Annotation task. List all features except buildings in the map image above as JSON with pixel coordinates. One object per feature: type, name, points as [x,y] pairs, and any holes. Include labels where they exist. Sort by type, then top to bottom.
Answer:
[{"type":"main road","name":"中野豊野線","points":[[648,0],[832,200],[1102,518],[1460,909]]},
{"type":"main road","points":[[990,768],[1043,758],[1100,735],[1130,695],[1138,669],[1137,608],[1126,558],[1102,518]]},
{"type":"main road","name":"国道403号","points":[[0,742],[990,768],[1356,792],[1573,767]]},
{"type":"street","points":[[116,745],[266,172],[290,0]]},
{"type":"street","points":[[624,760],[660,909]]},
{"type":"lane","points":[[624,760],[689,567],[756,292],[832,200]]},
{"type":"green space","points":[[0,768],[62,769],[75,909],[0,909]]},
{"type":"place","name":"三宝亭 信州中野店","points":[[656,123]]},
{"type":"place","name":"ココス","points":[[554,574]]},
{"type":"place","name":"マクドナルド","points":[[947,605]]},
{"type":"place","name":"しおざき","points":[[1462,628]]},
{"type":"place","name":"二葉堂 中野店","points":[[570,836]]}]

--

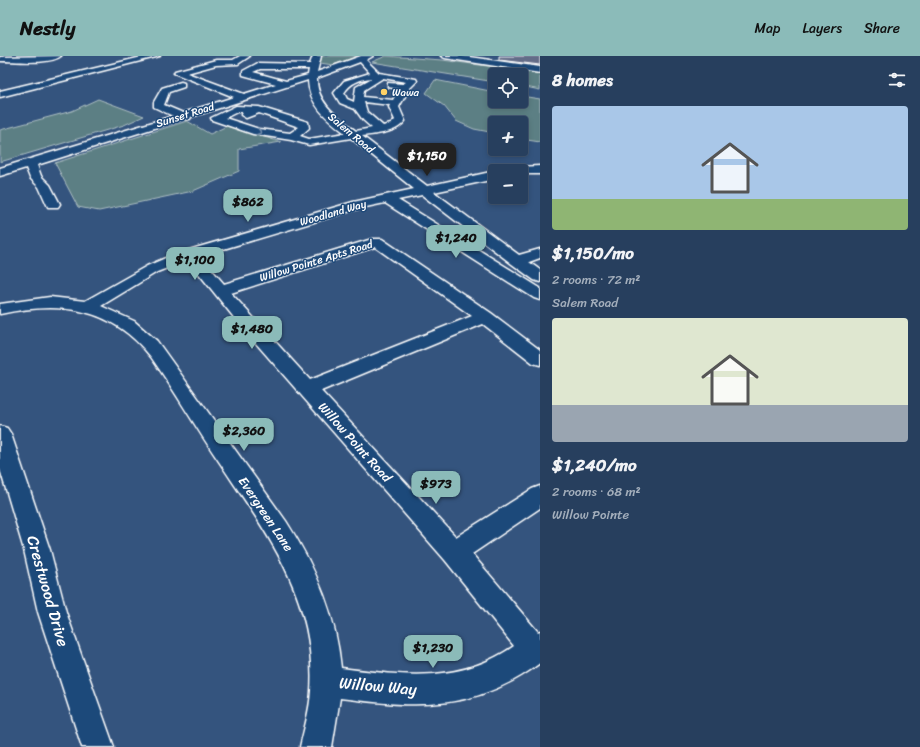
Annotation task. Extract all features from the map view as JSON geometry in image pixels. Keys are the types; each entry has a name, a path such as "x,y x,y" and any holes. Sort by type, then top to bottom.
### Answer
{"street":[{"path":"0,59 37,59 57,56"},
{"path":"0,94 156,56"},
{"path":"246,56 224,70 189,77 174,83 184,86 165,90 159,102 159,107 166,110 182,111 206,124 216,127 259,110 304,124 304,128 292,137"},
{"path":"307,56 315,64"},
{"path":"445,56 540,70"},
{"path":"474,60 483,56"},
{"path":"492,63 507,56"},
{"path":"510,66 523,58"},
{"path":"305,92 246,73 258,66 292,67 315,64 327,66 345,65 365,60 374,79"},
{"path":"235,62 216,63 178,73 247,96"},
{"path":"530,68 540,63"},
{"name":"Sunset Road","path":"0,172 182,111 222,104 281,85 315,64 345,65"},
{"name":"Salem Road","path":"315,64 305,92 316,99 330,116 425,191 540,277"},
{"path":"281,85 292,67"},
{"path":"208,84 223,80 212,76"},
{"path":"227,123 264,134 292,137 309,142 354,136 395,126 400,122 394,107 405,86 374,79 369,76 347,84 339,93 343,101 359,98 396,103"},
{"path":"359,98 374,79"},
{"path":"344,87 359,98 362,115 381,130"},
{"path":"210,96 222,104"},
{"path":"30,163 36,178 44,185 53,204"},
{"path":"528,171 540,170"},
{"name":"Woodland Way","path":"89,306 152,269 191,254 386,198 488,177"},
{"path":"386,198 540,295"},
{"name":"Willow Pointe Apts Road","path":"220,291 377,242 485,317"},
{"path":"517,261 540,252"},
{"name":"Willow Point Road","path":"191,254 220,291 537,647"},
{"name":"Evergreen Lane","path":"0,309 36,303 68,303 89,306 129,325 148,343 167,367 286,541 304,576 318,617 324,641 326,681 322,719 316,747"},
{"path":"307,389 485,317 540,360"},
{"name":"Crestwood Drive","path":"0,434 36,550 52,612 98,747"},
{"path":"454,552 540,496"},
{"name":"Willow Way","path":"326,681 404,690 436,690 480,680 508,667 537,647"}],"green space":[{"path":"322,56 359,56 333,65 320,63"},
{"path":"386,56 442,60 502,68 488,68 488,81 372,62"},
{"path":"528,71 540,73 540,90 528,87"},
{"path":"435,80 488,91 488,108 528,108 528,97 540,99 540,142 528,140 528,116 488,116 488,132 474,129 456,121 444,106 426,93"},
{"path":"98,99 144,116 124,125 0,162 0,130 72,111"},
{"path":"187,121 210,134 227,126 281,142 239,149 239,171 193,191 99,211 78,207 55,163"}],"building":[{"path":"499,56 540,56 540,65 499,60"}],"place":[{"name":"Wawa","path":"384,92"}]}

--

### Work order
Every line holding the word "holes" should be copied out of the records above.

### Result of this task
Annotation task. List all features except buildings in the map image above as JSON with pixel coordinates. One object per feature: type, name, points as [x,y] pairs, and any holes. Include labels where they exist. Sort by type, then top to bottom.
Annotation task. Extract all features from the map view as JSON geometry in image pixels. Keys are the types; each entry has a name, a path such as "x,y x,y" and any holes. Sort by type, then top to bottom.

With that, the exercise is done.